The Correlation between YAP and RhoA Expression in Prostate and Ovarian Tumor Stroma

Myung-Jin Lee 1, Dokyeong Kim 2,*
PMCID: PMC9258680  PMID: 35092398

Abstract

Background and objective:

Cancer associated fibroblasts (CAFs) are a mesenchymal cell type found in most solid tumors modulating cancer metastasis by building up and remodeling the extracellular matrix (ECM) structure. We aimed to evaluate the correlation between RhoA and YAP expression in the stroma cells obtained from prostate and ovarian cancer tissues.

Methods:

We analyzed two microarray datasets obtained from NCBI Gene Expression Omnibus(GEO). The sample type of two datasets was RNA, which is displaying the transcriptome profiling. The tumor stroma of patients with invasive prostate cancer and high-grade serous ovarian cancer were obtained from datasets Independent t-test was used to analyze the differentially expressed YAP between normal stroma and cancer stroma. In addition, Pearson’s correlation was run to analyze the correlation between YAP and RhoA expressions.

Results:

In comparison with normal stroma tissues, YAP1 was overexpressed in prostate and ovarian cancer stroma tissues (prostate cancer stroma, p <0.05; ovarian cancer stroma, p < 0.001). Furthermore, a positive correlation was detected between YAP and RhoA expressions in stroma of both tumor types. This correlation was positively strong in prostate cancer stroma (R=0.607) and positively weak in ovarian cancer stroma (R=0.248).

Conclusion:

We found that YAP was overexpressed in prostate and ovarian cancer stroma. Furthermore, the correlation between RhoA and YAP expression suggested that RhoA-YAP signals could physiologically be involved in tumor stroma. Thus, targeting RhoA-YAP may be an intriguing avenue for cancer therapeutics in neoplastic epithelial cells as well as tumor stroma.
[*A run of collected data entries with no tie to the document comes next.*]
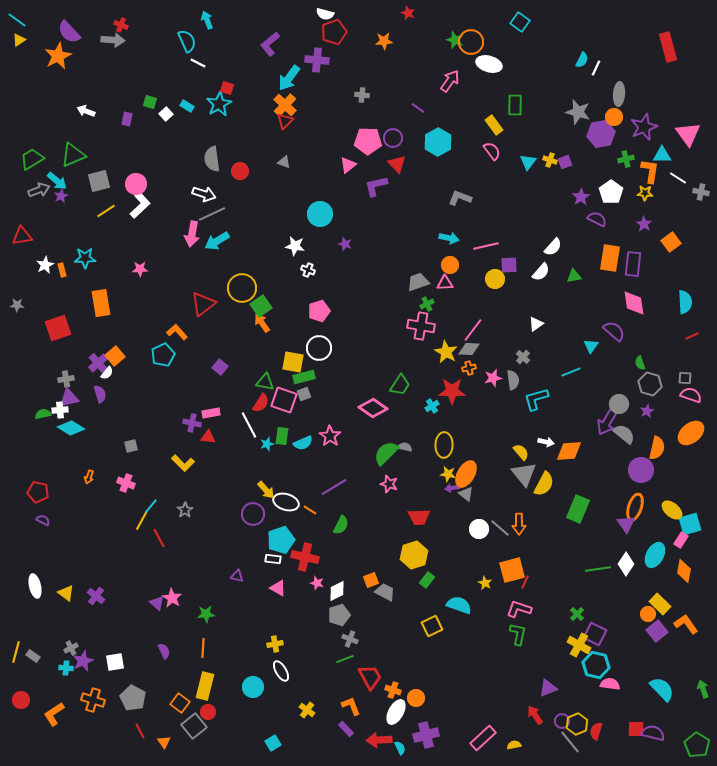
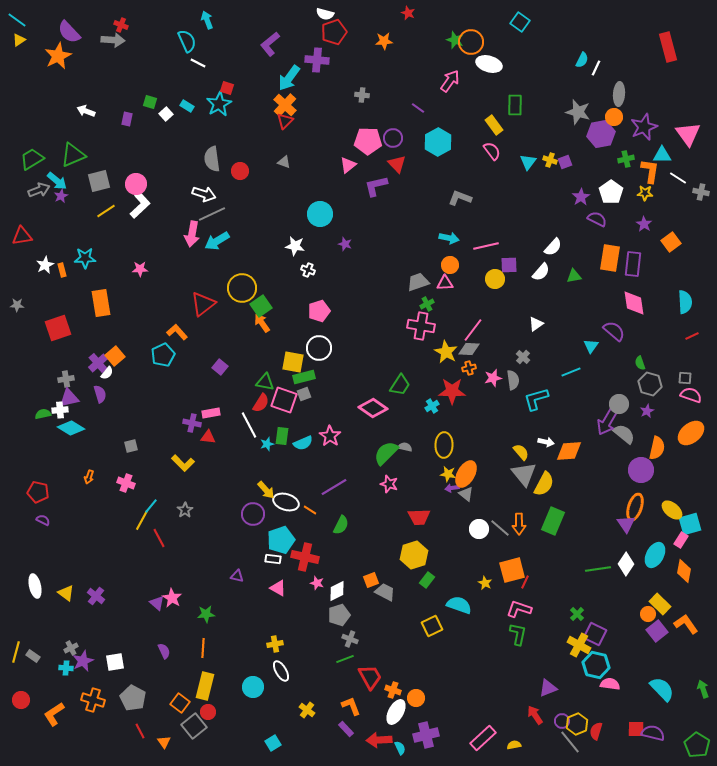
green rectangle at (578, 509): moved 25 px left, 12 px down
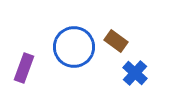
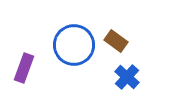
blue circle: moved 2 px up
blue cross: moved 8 px left, 4 px down
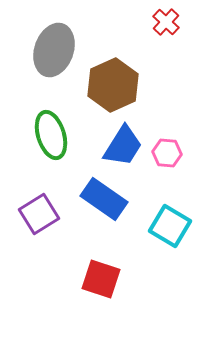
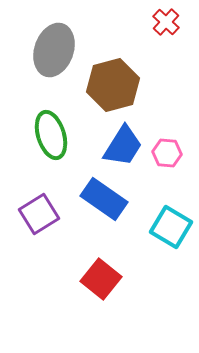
brown hexagon: rotated 9 degrees clockwise
cyan square: moved 1 px right, 1 px down
red square: rotated 21 degrees clockwise
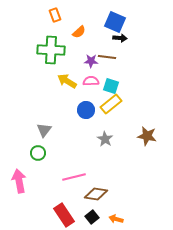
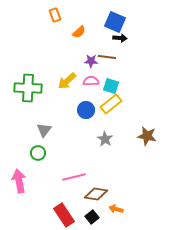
green cross: moved 23 px left, 38 px down
yellow arrow: rotated 72 degrees counterclockwise
orange arrow: moved 10 px up
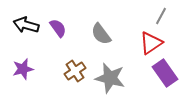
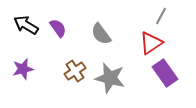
black arrow: rotated 15 degrees clockwise
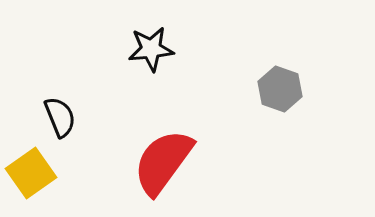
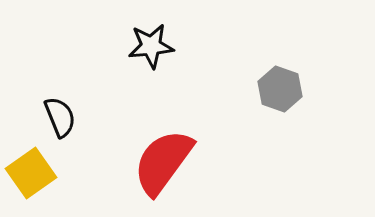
black star: moved 3 px up
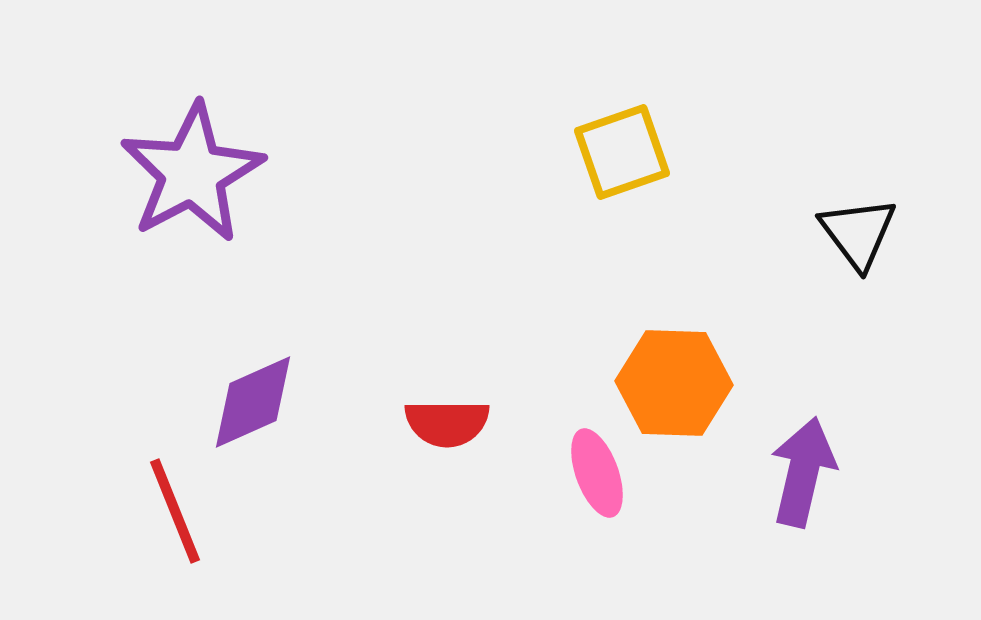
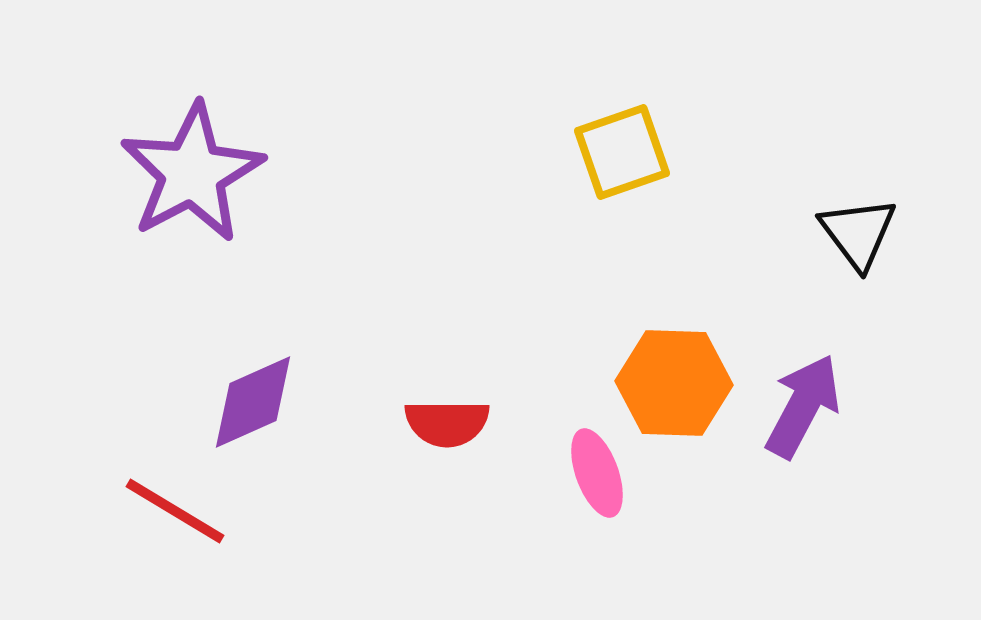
purple arrow: moved 66 px up; rotated 15 degrees clockwise
red line: rotated 37 degrees counterclockwise
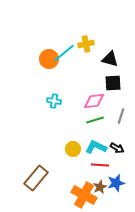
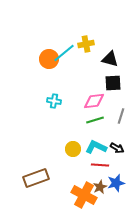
brown rectangle: rotated 30 degrees clockwise
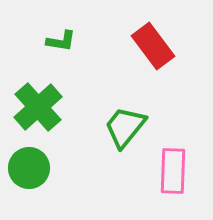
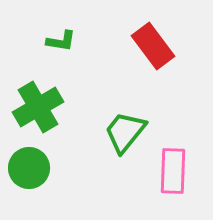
green cross: rotated 12 degrees clockwise
green trapezoid: moved 5 px down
Key Words: Tumor microenvironment, cancer-associated fibroblasts, YAP, RhoA

Introduction

Over the past decade, the tumor microenvironment (TME) has come to be recognized as an initiator and a promoter of tumorigenesis. Cancer-associated fibroblasts (CAFs) are one of the most dominant components in the TME (Kalluri and Zeisberg, 2006). CAFs are a mesenchymal cells found in most solid tumors modulating cancer metastasis by restructuring and enhancing the extracellular matrix (ECM) (Erdogan and Webb, 2017). Furthermore, CAFs produce growth factors, stimulate tumor angiogenesis, modulate drug access, and respond to cancer therapy (Sahai et al., 2020).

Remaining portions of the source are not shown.